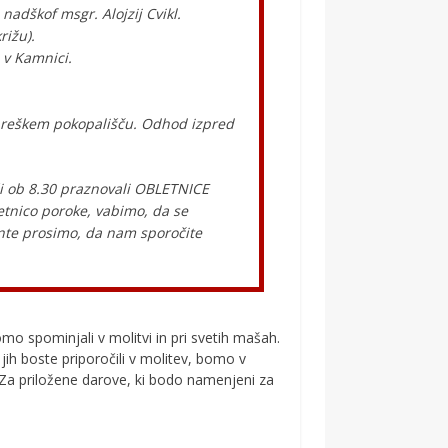
nadškof msgr. Alojzij Cvikl.
rižu).
 v Kamnici.
obreškem pokopališču. Odhod izpred
i ob 8.30 praznovali OBLETNICE
etnico poroke, vabimo, da se
nte prosimo, da nam sporočite
o spominjali v molitvi in pri svetih mašah.
jih boste priporočili v molitev, bomo v
a priložene darove, ki bodo namenjeni za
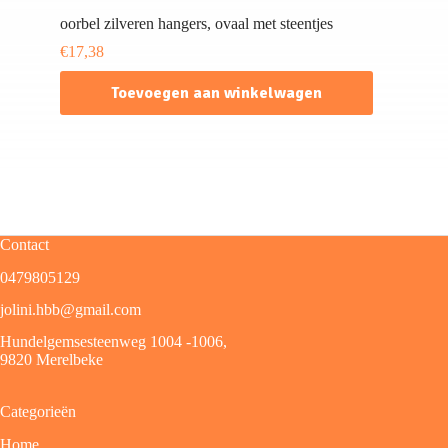
oorbel zilveren hangers, ovaal met steentjes
€
17,38
Toevoegen aan winkelwagen
Contact
0479805129
jolini.hbb@gmail.com
Hundelgemsesteenweg 1004 -1006,
9820 Merelbeke
Categorieën
Home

-*-

> **Exercise aim**:
Repeat each record as given. No picture belongs in the copy.

> **Solved problem**:
nadškof msgr. Alojzij Cvikl.
rižu).
 v Kamnici.
obreškem pokopališču. Odhod izpred
i ob 8.30 praznovali OBLETNICE
etnico poroke, vabimo, da se
nte prosimo, da nam sporočite
o spominjali v molitvi in pri svetih mašah.
jih boste priporočili v molitev, bomo v
a priložene darove, ki bodo namenjeni za
oorbel zilveren hangers, ovaal met steentjes
€
17,38
Toevoegen aan winkelwagen
Contact
0479805129
jolini.hbb@gmail.com
Hundelgemsesteenweg 1004 -1006,
9820 Merelbeke
Categorieën
Home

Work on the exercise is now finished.